- The task
Reproduce exactly the lines from the one that holds "focal_35mm: 29" through the last line of the entries, both ends included, but not the pictures.

── Extracted records ──

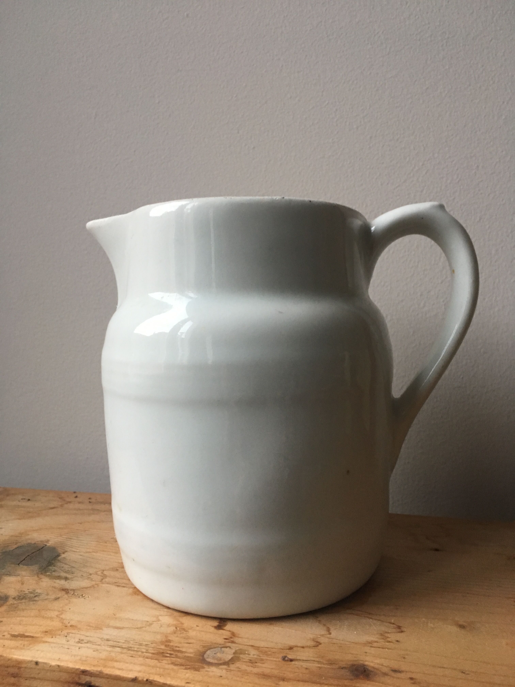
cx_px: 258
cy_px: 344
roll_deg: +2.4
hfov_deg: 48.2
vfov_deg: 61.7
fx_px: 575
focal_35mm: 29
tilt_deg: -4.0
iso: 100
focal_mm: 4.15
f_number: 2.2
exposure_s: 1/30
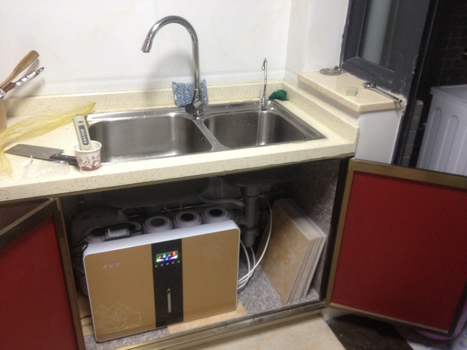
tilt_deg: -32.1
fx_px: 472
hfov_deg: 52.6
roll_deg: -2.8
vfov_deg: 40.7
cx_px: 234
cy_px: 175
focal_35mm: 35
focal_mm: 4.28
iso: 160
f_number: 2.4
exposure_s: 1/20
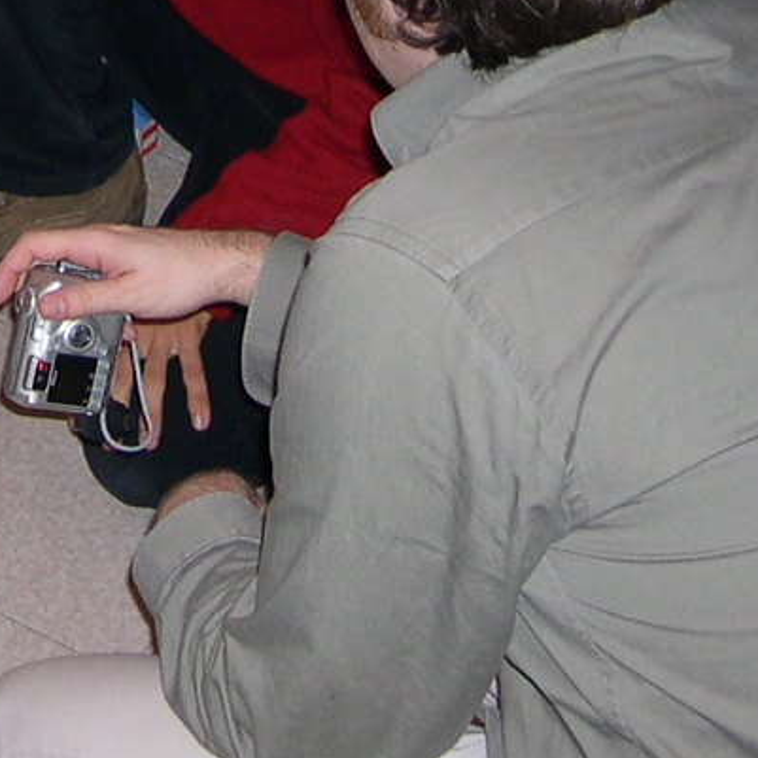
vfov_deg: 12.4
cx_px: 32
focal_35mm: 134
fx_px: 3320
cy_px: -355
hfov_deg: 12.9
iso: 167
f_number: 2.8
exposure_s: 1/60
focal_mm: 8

───

- Exercise result
focal_35mm: 29
tilt_deg: -4.0
iso: 100
focal_mm: 4.15
f_number: 2.2
exposure_s: 1/30
tilt_deg: -32.1
fx_px: 472
hfov_deg: 52.6
roll_deg: -2.8
vfov_deg: 40.7
cx_px: 234
cy_px: 175
focal_35mm: 35
focal_mm: 4.28
iso: 160
f_number: 2.4
exposure_s: 1/20
vfov_deg: 12.4
cx_px: 32
focal_35mm: 134
fx_px: 3320
cy_px: -355
hfov_deg: 12.9
iso: 167
f_number: 2.8
exposure_s: 1/60
focal_mm: 8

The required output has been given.